## 課題文
---------------
多摩爺の「時のつれづれ(師走の7)」
決め台詞は「トリアージ」
新型コロナウイルスの感染拡大を防ぐ・・・ 「勝負の3週間」は完敗だった。
まるで他人事のように、そんな記事が新聞紙面に踊り、
メディアに登場するコメンテーターたちは、「為政者の発する声が響かない。」と批判を繰り返す。
結果だけを捉えてみれば、確かにそのとおりだったと思いもするが、ではどうすれば良かったんだ?
つい半年前までは、高い民度を持つ、素晴らしい国民だったはずなのに、
それがいまじゃ・・・ 世間を舐めきった者たちや、聞き分けのない者たちが巷を跋扈し、
「自分は大丈夫だから」と繰り返し、家族や、友人、隣人のことを気遣うことがなくなってしまった。
医療業界からは・・・ 現場の崩壊を危惧する声が、日に日に増して来ており、
そういった声が、メディアでも再々取り上げられるようになってきた。
医療現場のトップは、定例会見の場で「ウイルスに年末年始はない。」と
必死の形相で訴えかけている。
しかし・・・ その声は、民度が高いはずの国民には、依然として届いていない。
為政者の声を聞かないならまだしも、
悲しいかな、最後の砦で体を張ってる現場の声が・・・ 無視されている。
もはや、諸外国のように(法律を改正して)ロックダウンをするしかないのだろうか?
いまとなっては、文明社会において最大で最高のコミュニケーションツールである「言葉」ですら、
その効力を・・・ 失ってしまったのだろうか?
状況は極めて厳しいが、最後の最後に使える決め台詞(殺し文句)が・・・ 一つだけ残っている。
それは「トリアージ」、そう「トリアージ」である。
医療現場から、もうじき・・・ 「トリアージ」をせざる得ない。
医療を受ける患者に、優先順位を付けざる得ないと宣言されたら、ピリッとするのではなかろうか?
神奈川県では、新型コロナウイルスに感染した患者を、
年齢や基礎疾患のあるなしで、入院の選別をすると宣言した。
穏やかな口調だったが、これは明らかに「トリアージ」である。
---------------
保存済みデータエントリ
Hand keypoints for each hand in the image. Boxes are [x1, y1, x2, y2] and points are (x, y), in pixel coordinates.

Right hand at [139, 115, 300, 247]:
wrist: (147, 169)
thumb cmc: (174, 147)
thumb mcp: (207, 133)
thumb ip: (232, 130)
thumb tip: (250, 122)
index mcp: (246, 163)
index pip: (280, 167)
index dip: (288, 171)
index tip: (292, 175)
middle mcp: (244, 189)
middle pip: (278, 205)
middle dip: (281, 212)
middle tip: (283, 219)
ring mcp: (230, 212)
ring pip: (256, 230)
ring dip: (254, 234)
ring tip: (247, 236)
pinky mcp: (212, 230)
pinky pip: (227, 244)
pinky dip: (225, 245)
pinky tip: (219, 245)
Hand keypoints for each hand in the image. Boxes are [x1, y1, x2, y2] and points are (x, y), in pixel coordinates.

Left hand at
---------------
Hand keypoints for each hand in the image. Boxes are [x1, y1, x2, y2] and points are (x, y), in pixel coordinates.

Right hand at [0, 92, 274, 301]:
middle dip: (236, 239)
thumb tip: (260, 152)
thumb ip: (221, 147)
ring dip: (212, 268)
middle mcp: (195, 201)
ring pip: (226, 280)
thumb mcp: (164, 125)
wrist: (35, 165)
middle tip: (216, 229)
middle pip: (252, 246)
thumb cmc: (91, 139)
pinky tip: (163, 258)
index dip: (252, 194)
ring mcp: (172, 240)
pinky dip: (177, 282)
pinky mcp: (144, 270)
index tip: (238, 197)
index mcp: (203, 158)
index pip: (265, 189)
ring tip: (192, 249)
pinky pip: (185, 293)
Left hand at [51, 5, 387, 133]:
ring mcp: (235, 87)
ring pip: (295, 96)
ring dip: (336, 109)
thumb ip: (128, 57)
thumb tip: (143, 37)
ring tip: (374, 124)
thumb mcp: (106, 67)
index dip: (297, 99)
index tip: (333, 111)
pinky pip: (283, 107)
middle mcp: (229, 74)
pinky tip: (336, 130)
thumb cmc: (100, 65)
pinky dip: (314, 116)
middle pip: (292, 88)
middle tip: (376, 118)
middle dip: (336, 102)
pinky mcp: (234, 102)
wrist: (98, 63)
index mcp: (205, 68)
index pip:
---------------
## 練習問題
**A)** トリアージの文章について、以下に答えてください。
(i) メディアに登場するコメンテーターたちは、どのような批判を繰り返しているか。
(ii) 医療現場のトップは、定例会見の場で何と訴えているか。
(iii) 神奈川県は、何によって入院の選別をすると宣言したか。
**B)** トリアージの文章を、最後の文の後から書き継いでください。
これらのエントリは、トリアージの文章とは無関係です。

## 解答
**A)**
(i) 「為政者の発する声が響かない。」という批判。
(ii) 「ウイルスに年末年始はない。」
(iii) 年齢や基礎疾患のあるなし。

**B)**
その結果・・・ 基礎疾患のない50代の男性が、ホテル療養中に事態が急変し亡くなってしまった。
あまりにも気の毒で、あまりにも忍びないが、「トリアージ」をするとこういうことも起こり得る。
とはいえ・・・ 「トリアージ」といっても、春先の欧州のように、
人工呼吸器につなぐ患者を、年齢で選別するといった、
究極の「トリアージ(命の選択)」を求めているのではない。
ホテル療養、自宅療養も立派な「トリアージ」であって、それを細分化し、厳格化しただけであり、
「トリアージ」という言葉が持つ、ドキッとするパワーで、国民の脳みそに訴えかけるのだ。
大阪府の知事が同様の発言をしたら、メディアは言葉尻を捉えて袋叩きにしたが、
医師が説明をした、神奈川県の対応には亡くなった方が出ているにも拘わらず、
ダンマリを決め込んでいる。
感染拡大が甚だしい東京都も、じきにそういった方向で進むだろう。
都知事は、大阪府のこともあって、あからさまに「トリアージ」という言葉を使うことができない。
しかし、現場の状況を把握した医師が
「トリアージ」という言葉を使うことについて、非難は声はでてこない。
そう捉えれば・・・ 国民の心にグサッと刺さる言葉は、もうこれしかないんじゃなかろうか?
「これからは、トリアージをせざる得ない。」
毎週、定例会見されている医師会のトップが、一言そう述べるだけで、
この言葉は瞬く間に列島を駆け巡るだろう。
そして、真正面から言葉を捉える日本人が・・・ 「トリアージ」という言葉を耳にすると、
春先にパンデミックに陥ったイタリアを想像し、命の選択と結びつけてしまうだろう。
それが、狙い目なのである。
生来日本人が持っている、生真面目な国民性に鑑みれば、
「トリアージせざる得ない。」といった言いまわしは、
究極の決め台詞(殺し文句)になると思うが・・・ 如何なもんだろうか?
追伸
できることなら、トリアージの基準に、年齢と基礎疾患あるなしに加えて、
聞き取り調査で、会食あるなし(感染対策をした店か否か、マスク会食か否か)も基準に加えると、
一層の効果があるだろう。
そんなことを基準にすると、だれも正直に喋らなくなるかもしれないが、
究極の殺し文句に期待するのであれば・・・ それもありなんじゃなかろうか?